The dividend will be payable on September 1, 2025, to shareholders of record as of August 13, 2025, according to a press release statement from the company. According to InvestingPro analysis, Target maintains strong dividend coverage with sufficient cash flows to cover its obligations.
This marks Target’s 232nd consecutive dividend payment since becoming publicly held in October 1967. With this increase, 2025 is set to become the 54th consecutive year in which Target has raised its annual dividend.
Target operates nearly 2,000 stores across the United States and serves customers through its Target.com platform.
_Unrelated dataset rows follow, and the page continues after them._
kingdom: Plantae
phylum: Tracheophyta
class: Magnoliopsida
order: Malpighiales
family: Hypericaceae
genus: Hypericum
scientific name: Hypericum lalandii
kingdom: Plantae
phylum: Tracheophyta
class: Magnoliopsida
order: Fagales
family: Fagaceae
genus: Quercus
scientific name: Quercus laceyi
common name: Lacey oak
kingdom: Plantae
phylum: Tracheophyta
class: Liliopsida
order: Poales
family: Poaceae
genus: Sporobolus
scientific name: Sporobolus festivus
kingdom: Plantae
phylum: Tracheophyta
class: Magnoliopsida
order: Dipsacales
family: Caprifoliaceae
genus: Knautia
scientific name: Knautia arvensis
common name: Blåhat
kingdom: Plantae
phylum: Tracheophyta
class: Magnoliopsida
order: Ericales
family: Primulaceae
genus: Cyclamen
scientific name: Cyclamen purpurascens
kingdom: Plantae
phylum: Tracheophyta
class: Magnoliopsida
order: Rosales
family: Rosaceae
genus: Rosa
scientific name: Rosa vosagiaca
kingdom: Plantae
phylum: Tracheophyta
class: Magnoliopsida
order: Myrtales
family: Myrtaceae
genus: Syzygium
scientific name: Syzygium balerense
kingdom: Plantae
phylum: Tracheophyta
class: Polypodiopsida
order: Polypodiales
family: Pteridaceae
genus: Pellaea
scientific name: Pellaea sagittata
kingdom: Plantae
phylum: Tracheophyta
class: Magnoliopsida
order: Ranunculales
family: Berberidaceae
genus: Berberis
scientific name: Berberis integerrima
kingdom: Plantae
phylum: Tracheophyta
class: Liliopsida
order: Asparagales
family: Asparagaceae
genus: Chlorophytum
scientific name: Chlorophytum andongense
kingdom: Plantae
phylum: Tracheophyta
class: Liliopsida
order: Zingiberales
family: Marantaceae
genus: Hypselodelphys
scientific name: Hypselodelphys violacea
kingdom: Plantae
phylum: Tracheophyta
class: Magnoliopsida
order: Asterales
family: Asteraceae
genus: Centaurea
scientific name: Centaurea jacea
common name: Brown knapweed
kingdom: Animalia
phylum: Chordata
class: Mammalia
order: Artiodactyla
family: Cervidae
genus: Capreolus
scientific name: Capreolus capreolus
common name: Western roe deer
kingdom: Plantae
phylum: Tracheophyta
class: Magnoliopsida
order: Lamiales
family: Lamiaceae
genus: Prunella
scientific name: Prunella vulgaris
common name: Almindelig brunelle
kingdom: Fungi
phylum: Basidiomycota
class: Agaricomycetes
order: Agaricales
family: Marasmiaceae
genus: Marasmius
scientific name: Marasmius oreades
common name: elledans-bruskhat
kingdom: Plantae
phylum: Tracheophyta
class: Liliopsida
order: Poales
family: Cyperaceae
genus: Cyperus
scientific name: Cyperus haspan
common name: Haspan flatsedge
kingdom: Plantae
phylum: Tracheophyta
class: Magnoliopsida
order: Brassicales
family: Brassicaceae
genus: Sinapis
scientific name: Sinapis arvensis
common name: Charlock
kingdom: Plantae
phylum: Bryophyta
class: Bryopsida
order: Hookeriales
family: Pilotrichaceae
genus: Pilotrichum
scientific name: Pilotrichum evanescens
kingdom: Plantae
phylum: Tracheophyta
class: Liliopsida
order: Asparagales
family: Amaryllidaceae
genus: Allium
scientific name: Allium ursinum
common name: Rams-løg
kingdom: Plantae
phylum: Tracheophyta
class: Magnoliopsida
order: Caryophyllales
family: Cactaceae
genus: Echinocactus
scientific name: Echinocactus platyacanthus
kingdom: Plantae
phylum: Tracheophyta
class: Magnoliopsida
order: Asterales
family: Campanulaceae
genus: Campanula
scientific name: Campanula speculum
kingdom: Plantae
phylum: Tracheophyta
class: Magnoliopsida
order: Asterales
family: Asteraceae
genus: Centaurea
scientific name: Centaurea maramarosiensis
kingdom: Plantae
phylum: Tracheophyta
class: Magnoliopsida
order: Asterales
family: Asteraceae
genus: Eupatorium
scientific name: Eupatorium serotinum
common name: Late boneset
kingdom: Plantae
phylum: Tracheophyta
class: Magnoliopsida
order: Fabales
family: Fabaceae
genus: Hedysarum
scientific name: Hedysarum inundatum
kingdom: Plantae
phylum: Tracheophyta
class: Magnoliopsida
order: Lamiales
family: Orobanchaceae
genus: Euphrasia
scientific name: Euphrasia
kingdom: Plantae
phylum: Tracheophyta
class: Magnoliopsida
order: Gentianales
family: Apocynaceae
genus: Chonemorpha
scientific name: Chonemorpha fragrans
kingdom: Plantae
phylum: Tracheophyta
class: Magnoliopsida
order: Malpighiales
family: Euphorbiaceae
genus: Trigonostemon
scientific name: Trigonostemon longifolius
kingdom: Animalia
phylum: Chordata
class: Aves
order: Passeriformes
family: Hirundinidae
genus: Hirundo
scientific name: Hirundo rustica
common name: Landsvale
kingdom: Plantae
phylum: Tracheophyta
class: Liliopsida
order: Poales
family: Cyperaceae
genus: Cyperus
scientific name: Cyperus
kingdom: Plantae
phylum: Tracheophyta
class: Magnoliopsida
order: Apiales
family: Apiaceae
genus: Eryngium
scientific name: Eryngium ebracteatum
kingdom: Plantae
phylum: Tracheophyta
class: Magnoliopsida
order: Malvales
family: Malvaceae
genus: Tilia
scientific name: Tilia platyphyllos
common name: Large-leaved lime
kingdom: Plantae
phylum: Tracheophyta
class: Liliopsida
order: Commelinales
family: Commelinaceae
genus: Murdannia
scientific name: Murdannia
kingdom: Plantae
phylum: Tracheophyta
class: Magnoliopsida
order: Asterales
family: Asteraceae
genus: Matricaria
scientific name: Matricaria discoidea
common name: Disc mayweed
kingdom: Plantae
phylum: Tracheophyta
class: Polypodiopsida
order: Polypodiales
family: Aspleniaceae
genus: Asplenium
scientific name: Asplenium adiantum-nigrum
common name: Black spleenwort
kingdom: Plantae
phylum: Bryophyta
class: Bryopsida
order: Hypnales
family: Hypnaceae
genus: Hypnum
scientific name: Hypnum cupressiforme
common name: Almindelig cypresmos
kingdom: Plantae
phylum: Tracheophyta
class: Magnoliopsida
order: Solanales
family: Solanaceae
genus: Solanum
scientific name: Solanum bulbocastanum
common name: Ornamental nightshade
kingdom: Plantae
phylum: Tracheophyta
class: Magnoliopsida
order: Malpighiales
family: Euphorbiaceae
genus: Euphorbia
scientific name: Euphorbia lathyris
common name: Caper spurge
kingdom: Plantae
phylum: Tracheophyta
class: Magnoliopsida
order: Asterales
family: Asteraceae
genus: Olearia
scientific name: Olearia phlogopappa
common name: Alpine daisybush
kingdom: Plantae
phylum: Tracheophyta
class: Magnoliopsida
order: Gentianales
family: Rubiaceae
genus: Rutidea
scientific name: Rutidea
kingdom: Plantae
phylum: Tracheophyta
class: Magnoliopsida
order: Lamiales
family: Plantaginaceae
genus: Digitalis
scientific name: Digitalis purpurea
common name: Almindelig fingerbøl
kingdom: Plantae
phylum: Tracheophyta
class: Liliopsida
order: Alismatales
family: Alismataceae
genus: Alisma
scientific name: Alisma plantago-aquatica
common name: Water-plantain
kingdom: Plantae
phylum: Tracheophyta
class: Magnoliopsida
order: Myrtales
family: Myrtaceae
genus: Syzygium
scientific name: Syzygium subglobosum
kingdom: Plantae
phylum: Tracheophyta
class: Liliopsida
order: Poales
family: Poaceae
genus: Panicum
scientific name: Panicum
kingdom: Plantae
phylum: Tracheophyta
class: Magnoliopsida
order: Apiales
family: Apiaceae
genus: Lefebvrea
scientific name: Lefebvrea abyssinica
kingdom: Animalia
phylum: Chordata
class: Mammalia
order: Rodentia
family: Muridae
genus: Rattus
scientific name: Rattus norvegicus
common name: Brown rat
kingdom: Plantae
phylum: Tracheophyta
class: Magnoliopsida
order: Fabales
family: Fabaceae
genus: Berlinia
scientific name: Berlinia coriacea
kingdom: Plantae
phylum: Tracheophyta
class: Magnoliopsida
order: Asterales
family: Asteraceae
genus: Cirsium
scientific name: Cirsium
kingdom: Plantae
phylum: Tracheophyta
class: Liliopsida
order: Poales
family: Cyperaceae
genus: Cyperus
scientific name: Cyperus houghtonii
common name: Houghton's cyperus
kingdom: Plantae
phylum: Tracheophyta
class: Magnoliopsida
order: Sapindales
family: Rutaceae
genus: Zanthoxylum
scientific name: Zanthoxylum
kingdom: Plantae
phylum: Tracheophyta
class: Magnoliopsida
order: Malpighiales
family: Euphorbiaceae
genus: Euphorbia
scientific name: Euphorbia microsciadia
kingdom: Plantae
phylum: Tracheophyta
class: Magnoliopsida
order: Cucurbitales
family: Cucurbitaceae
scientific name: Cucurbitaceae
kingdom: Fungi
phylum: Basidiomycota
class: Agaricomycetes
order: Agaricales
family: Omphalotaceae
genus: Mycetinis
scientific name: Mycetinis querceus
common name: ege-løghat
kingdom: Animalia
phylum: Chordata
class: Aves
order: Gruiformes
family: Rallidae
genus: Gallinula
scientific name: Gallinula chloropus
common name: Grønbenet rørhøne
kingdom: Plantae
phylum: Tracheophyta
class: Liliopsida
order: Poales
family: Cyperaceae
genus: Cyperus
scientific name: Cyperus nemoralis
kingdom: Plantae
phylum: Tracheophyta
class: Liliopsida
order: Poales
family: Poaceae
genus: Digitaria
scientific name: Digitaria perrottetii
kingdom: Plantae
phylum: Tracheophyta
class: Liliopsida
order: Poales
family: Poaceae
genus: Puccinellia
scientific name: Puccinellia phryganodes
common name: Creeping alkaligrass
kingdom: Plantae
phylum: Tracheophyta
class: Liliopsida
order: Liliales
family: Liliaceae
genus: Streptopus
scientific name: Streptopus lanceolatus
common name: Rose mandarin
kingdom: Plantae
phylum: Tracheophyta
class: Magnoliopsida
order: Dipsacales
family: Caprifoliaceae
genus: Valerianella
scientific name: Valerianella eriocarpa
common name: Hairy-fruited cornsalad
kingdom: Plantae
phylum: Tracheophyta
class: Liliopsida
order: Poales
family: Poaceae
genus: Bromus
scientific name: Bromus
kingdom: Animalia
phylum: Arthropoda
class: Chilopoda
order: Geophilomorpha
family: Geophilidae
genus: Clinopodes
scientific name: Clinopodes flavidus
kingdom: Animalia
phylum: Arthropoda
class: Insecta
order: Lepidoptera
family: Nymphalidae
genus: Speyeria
The Minneapolis-based retailer has maintained a consistent dividend payment history for over five decades.
The dividend announcement comes as part of Target’s regular quarterly financial activities and represents a continuation of the company’s long-standing dividend policy.
In other recent news, Walmart has been recognized for its achievement in reaching e-commerce profitability on an enterprise level during the first quarter, as highlighted by Bernstein analysts. This sets Walmart apart from other retailers facing margin pressures due to e-commerce growth. The analysts reiterated an Outperform rating for Walmart with a price target of $108.00, underscoring the company’s strategic investments and potential for long-term improvements in e-commerce profitability. Meanwhile, Target Corporation’s outlook has been adjusted by Fitch Ratings to Negative, reflecting operational challenges and a projected decline in EBITDA by over 10% in 2025. Despite these challenges, Fitch maintains an ’A’ Long-Term Issuer Default Rating for Target, citing its strong market position and cash flow generation.
TD Cowen analysts have initiated coverage on Target with a Hold rating and a $105.00 price target, noting the company’s competitive pressures and cost inefficiencies. Guggenheim Securities has reduced Target’s price target from $155.00 to $115.00, maintaining a Buy rating despite challenges in comparable store sales and earnings expectations. The firm projects a 2.5% decline in comp sales and a 40 basis point reduction in EBITDA margin for the remainder of the year. RBC Capital Markets has also adjusted its price target for Target to $103.00, maintaining an Outperform rating. The firm anticipates competitive and margin challenges in the upcoming quarters, with revised EPS projections reflecting these hurdles. These recent developments provide insight into the current landscape for Walmart and Target, two major players in the retail sector.